The Evanston/Skokie School District 65 School Board decided Monday night to maintain three of this year’s goals for the 2004-05 year and drop two of them from the list after their completion this year.
The early planning of the 2004-05 annual goals continued with plans to keep goals for the No Child Left Behind Act and reading improvement for primary grades. The board will continue to state that the district will meet the act’s standards, which require 40 percent of all students to meet state achievement standards.
The board also plans to continue the target of adopting a budget that will provide for the district’s financial stability in the long term.
“We need to look at various programs District 65 runs to improve achievement to see if we’re getting the bang for the buck for academic programs and supplementary programs,” board member Bob Eder said.
The board also raised new issues that may appear on next year’s plans.
“I would like to see (improvement of) middle schools as a goal,” board member Julie Chernoff said.
Director of Research Paul Brinson said the budget’s stability will come from knowing what the costs will be for the district in different areas.
“We need to get a sense of what the costs are to programs,” Brinson said. “That discussion is going on, but that’s going to take some work.”
Because the board had planned to meet the reading-improvement guideline over the next three years, board members said it will probably remain an aspiration for next year.
Board member Jonathan Baum said achievement of this year’s second objective, curriculum-based assessment, will help the ongoing plan of improving primary grades’ reading levels, the third goal for 2003-04.
Brinson said the reading-improvement aspiration can benefit from different methods of assessment.
“At times, folks get focused on one type of assessment,” Brinson said. “We need to be gathering data about student learning and achievement in reading. It doesn’t have to be part of the formal assessment.”
The board plans to leave off objectives that will be completed by the academic year’s end.

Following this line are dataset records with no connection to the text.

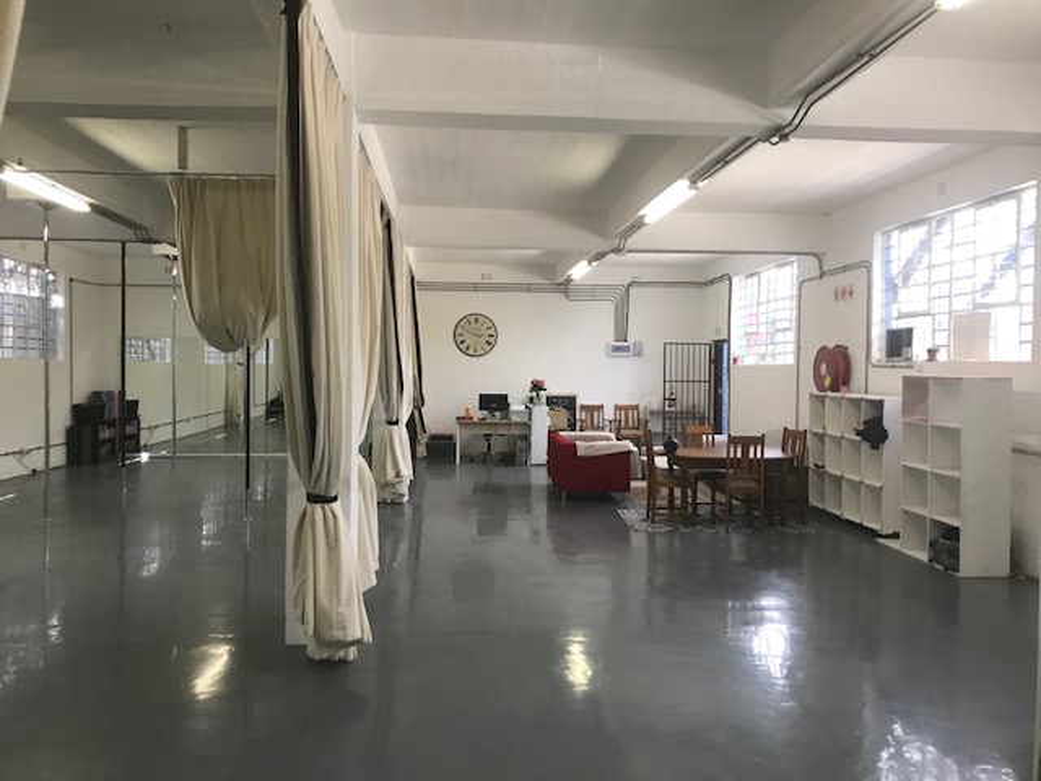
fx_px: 842
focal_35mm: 28
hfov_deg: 63.4
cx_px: 520
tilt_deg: -2.2
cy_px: 390
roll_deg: +0.0
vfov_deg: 49.7
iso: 25
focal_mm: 3.99
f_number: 1.8
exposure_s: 1/33
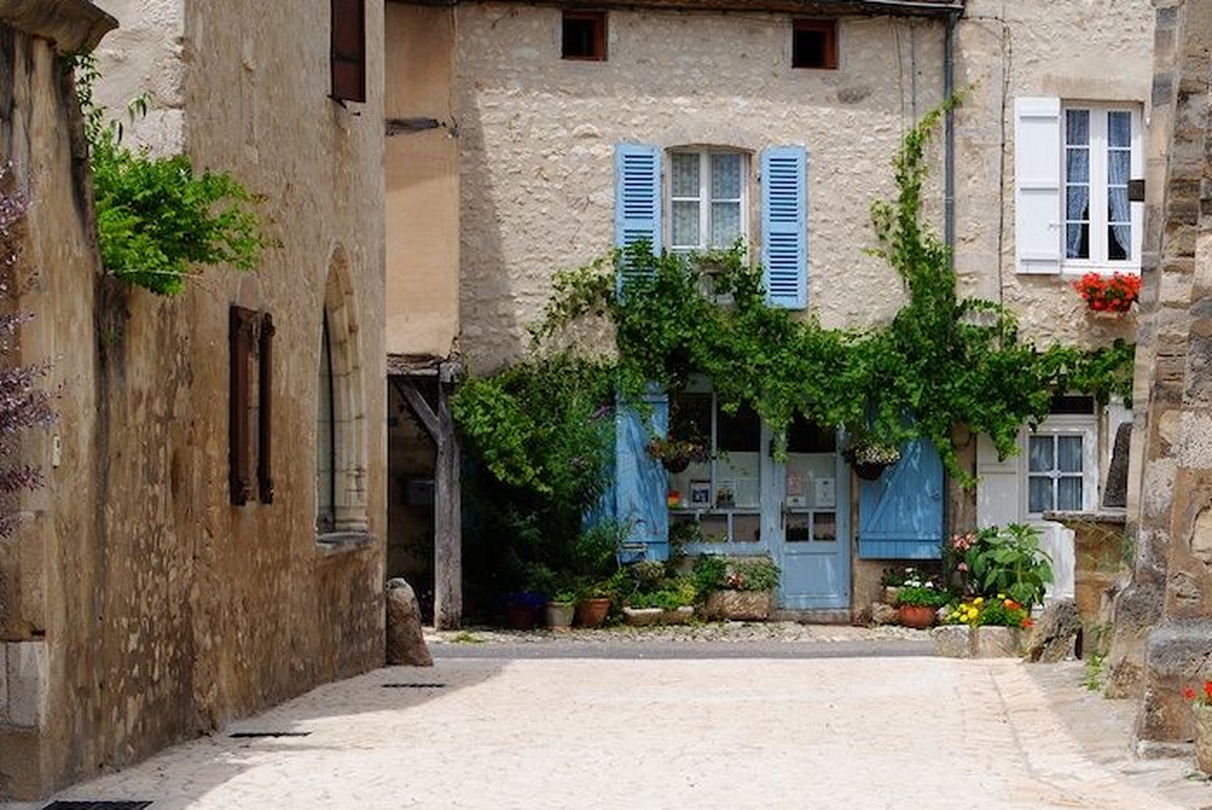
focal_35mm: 121
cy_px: 416
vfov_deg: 11.4
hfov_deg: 16.9
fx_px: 4068
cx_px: 828
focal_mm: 55
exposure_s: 1/250
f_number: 10
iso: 160
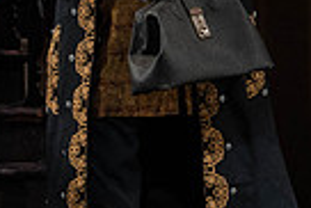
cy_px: -26
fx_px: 7273
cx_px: -101
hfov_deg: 2.4
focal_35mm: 841
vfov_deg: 1.6
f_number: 9
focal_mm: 197
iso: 3200
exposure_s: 1/250
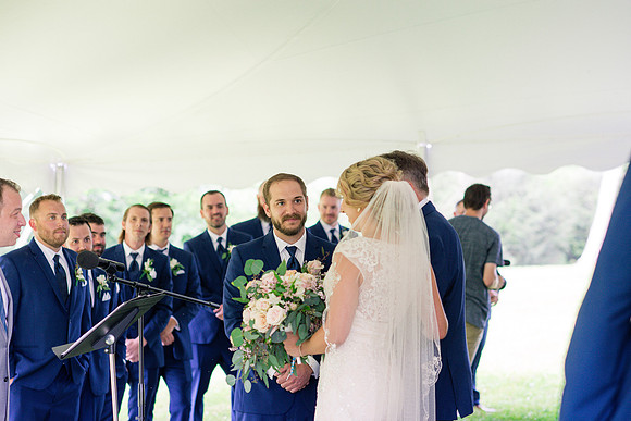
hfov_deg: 23.9
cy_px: 210
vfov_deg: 16.1
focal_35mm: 85
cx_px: 316
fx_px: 1490
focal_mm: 85
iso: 500
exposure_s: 1/250
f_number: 3.2
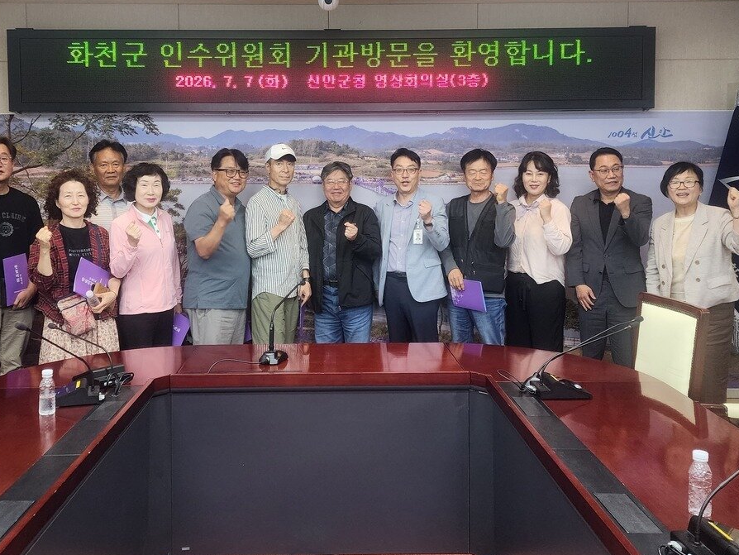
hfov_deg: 51.3
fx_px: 769
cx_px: 355
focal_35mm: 36
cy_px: 214
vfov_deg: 39.5
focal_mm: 6.4
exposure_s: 1/120
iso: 250
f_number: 1.8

The goal calling for a home for the Two-Way Immersion bilingual language program will drop from next year’s goals after the board completes study of the 60-percent guideline related to District 65’s two magnet schools and finalizes a home for the Two-Way Immersion program.
“I contemplate we will finish this goal this year,” Superintendent Hardy Ray Murphy said. “I think we will first need to finish the first two discussion items and then make an effort to engage sites (for Two-Way Immersion).”
Goals for developing an assessment system based on curriculum for kindergarten through 8th grade will be dropped because the board plans to meet the goal by the year’s end.
In other business, the board received a report on the pilots for extended-day and extended-learning programs.
The programs ran as pilots last spring to help students at risk for not moving up to the next grade level. Students stayed an extra hour per day in the extended-day program or attended three hours per day in the summer for the extended-learning program.
Eder said the extended-learning program’s ability to improve the achievement of at-risk children during the previous year or during the summer also helped their classmates because teachers did not need to spend the first weeks of school on review.
“It helps the students get ready for the coming school year but it also helps the higher-achieving kids who are bored with review,” Eder said. “Children across the board will benefit from this program.”